The task: The records that follow are to be repeated exactly, in full.

Exercise material:
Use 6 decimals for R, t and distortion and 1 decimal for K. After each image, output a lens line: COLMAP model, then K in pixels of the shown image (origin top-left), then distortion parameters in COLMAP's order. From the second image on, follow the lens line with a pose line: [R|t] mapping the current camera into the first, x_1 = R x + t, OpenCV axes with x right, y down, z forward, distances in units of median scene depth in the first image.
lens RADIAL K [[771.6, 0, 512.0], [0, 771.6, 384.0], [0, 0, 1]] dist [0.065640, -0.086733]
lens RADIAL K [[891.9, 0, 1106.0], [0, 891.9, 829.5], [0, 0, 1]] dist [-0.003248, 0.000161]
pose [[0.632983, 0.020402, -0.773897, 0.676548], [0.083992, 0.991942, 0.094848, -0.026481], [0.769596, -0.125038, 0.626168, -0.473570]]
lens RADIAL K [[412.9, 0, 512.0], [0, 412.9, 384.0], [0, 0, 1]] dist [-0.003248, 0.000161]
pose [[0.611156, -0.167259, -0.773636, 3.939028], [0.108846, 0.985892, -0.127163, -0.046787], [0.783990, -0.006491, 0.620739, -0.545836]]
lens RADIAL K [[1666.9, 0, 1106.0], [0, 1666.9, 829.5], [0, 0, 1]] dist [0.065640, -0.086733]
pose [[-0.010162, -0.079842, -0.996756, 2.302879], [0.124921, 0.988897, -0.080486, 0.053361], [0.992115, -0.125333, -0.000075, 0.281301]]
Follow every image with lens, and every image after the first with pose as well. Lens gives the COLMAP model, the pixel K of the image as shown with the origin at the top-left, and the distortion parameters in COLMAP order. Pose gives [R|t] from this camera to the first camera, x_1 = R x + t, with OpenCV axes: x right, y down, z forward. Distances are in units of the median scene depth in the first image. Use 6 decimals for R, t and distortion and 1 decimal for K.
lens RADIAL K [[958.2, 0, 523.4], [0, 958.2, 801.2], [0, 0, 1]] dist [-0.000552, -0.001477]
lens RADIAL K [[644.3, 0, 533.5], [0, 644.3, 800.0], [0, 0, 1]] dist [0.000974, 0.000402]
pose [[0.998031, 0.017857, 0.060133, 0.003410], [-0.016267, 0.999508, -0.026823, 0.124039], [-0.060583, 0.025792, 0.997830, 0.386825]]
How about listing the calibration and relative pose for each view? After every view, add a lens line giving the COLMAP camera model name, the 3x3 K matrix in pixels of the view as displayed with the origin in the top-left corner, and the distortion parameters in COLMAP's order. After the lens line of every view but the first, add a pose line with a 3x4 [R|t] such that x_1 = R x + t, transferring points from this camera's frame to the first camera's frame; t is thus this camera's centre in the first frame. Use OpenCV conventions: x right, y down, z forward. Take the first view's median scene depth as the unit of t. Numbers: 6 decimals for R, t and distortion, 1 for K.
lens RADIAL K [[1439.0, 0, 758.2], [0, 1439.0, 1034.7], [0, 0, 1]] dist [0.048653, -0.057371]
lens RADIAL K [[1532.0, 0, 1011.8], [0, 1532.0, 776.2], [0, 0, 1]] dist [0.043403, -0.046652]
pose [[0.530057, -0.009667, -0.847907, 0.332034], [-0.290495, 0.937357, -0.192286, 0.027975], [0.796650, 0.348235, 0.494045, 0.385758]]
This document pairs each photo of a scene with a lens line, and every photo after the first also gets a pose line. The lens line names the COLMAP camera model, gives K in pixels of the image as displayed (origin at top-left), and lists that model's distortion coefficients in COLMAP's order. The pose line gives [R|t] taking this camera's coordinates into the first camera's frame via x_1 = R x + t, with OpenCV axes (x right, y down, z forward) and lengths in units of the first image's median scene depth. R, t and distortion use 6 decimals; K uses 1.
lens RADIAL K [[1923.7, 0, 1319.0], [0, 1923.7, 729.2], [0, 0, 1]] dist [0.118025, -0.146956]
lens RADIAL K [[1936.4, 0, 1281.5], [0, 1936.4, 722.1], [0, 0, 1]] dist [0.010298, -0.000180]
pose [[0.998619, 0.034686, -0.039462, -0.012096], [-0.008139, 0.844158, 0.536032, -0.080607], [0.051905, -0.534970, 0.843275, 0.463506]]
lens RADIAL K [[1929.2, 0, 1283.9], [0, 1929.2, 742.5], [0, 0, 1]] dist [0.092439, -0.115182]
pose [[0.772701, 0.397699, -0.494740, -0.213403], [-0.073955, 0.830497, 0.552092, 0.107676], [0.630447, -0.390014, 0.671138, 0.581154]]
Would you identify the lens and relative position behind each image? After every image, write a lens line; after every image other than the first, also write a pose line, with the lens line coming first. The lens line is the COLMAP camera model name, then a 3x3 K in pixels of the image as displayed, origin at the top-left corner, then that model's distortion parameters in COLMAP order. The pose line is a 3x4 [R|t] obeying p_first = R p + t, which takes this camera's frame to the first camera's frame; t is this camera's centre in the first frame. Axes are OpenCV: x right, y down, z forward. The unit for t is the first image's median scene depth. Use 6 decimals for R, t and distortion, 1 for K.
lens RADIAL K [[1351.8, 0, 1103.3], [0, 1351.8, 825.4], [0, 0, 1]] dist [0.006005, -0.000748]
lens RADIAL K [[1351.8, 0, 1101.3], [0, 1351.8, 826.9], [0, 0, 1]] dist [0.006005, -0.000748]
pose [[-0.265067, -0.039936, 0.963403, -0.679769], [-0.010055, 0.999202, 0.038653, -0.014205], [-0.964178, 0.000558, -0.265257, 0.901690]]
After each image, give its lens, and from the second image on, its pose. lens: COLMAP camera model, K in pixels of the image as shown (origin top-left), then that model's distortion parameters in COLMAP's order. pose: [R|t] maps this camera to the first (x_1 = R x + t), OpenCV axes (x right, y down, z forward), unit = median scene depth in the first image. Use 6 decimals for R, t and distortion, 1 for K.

Response to this exercise:
Use 6 decimals for R, t and distortion and 1 decimal for K. After each image, output a lens line: COLMAP model, then K in pixels of the shown image (origin top-left), then distortion parameters in COLMAP's order. From the second image on, follow the lens line with a pose line: [R|t] mapping the current camera into the first, x_1 = R x + t, OpenCV axes with x right, y down, z forward, distances in units of median scene depth in the first image.
lens RADIAL K [[771.6, 0, 512.0], [0, 771.6, 384.0], [0, 0, 1]] dist [0.065640, -0.086733]
lens RADIAL K [[891.9, 0, 1106.0], [0, 891.9, 829.5], [0, 0, 1]] dist [-0.003248, 0.000161]
pose [[0.632983, 0.020402, -0.773897, 0.676548], [0.083992, 0.991942, 0.094848, -0.026481], [0.769596, -0.125038, 0.626168, -0.473570]]
lens RADIAL K [[412.9, 0, 512.0], [0, 412.9, 384.0], [0, 0, 1]] dist [-0.003248, 0.000161]
pose [[0.611156, -0.167259, -0.773636, 3.939028], [0.108846, 0.985892, -0.127163, -0.046787], [0.783990, -0.006491, 0.620739, -0.545836]]
lens RADIAL K [[1666.9, 0, 1106.0], [0, 1666.9, 829.5], [0, 0, 1]] dist [0.065640, -0.086733]
pose [[-0.010162, -0.079842, -0.996756, 2.302879], [0.124921, 0.988897, -0.080486, 0.053361], [0.992115, -0.125333, -0.000075, 0.281301]]
Follow every image with lens, and every image after the first with pose as well. Lens gives the COLMAP model, the pixel K of the image as shown with the origin at the top-left, and the distortion parameters in COLMAP order. Pose gives [R|t] from this camera to the first camera, x_1 = R x + t, with OpenCV axes: x right, y down, z forward. Distances are in units of the median scene depth in the first image. Use 6 decimals for R, t and distortion and 1 decimal for K.
lens RADIAL K [[958.2, 0, 523.4], [0, 958.2, 801.2], [0, 0, 1]] dist [-0.000552, -0.001477]
lens RADIAL K [[644.3, 0, 533.5], [0, 644.3, 800.0], [0, 0, 1]] dist [0.000974, 0.000402]
pose [[0.998031, 0.017857, 0.060133, 0.003410], [-0.016267, 0.999508, -0.026823, 0.124039], [-0.060583, 0.025792, 0.997830, 0.386825]]
How about listing the calibration and relative pose for each view? After every view, add a lens line giving the COLMAP camera model name, the 3x3 K matrix in pixels of the view as displayed with the origin in the top-left corner, and the distortion parameters in COLMAP's order. After the lens line of every view but the first, add a pose line with a 3x4 [R|t] such that x_1 = R x + t, transferring points from this camera's frame to the first camera's frame; t is thus this camera's centre in the first frame. Use OpenCV conventions: x right, y down, z forward. Take the first view's median scene depth as the unit of t. Numbers: 6 decimals for R, t and distortion, 1 for K.
lens RADIAL K [[1439.0, 0, 758.2], [0, 1439.0, 1034.7], [0, 0, 1]] dist [0.048653, -0.057371]
lens RADIAL K [[1532.0, 0, 1011.8], [0, 1532.0, 776.2], [0, 0, 1]] dist [0.043403, -0.046652]
pose [[0.530057, -0.009667, -0.847907, 0.332034], [-0.290495, 0.937357, -0.192286, 0.027975], [0.796650, 0.348235, 0.494045, 0.385758]]
This document pairs each photo of a scene with a lens line, and every photo after the first also gets a pose line. The lens line names the COLMAP camera model, gives K in pixels of the image as displayed (origin at top-left), and lists that model's distortion coefficients in COLMAP's order. The pose line gives [R|t] taking this camera's coordinates into the first camera's frame via x_1 = R x + t, with OpenCV axes (x right, y down, z forward) and lengths in units of the first image's median scene depth. R, t and distortion use 6 decimals; K uses 1.
lens RADIAL K [[1923.7, 0, 1319.0], [0, 1923.7, 729.2], [0, 0, 1]] dist [0.118025, -0.146956]
lens RADIAL K [[1936.4, 0, 1281.5], [0, 1936.4, 722.1], [0, 0, 1]] dist [0.010298, -0.000180]
pose [[0.998619, 0.034686, -0.039462, -0.012096], [-0.008139, 0.844158, 0.536032, -0.080607], [0.051905, -0.534970, 0.843275, 0.463506]]
lens RADIAL K [[1929.2, 0, 1283.9], [0, 1929.2, 742.5], [0, 0, 1]] dist [0.092439, -0.115182]
pose [[0.772701, 0.397699, -0.494740, -0.213403], [-0.073955, 0.830497, 0.552092, 0.107676], [0.630447, -0.390014, 0.671138, 0.581154]]
Would you identify the lens and relative position behind each image? After every image, write a lens line; after every image other than the first, also write a pose line, with the lens line coming first. The lens line is the COLMAP camera model name, then a 3x3 K in pixels of the image as displayed, origin at the top-left corner, then that model's distortion parameters in COLMAP order. The pose line is a 3x4 [R|t] obeying p_first = R p + t, which takes this camera's frame to the first camera's frame; t is this camera's centre in the first frame. Axes are OpenCV: x right, y down, z forward. The unit for t is the first image's median scene depth. Use 6 decimals for R, t and distortion, 1 for K.
lens RADIAL K [[1351.8, 0, 1103.3], [0, 1351.8, 825.4], [0, 0, 1]] dist [0.006005, -0.000748]
lens RADIAL K [[1351.8, 0, 1101.3], [0, 1351.8, 826.9], [0, 0, 1]] dist [0.006005, -0.000748]
pose [[-0.265067, -0.039936, 0.963403, -0.679769], [-0.010055, 0.999202, 0.038653, -0.014205], [-0.964178, 0.000558, -0.265257, 0.901690]]
After each image, give its lens, and from the second image on, its pose. lens: COLMAP camera model, K in pixels of the image as shown (origin top-left), then that model's distortion parameters in COLMAP's order. pose: [R|t] maps this camera to the first (x_1 = R x + t), OpenCV axes (x right, y down, z forward), unit = median scene depth in the first image. Use 6 decimals for R, t and distortion, 1 for K.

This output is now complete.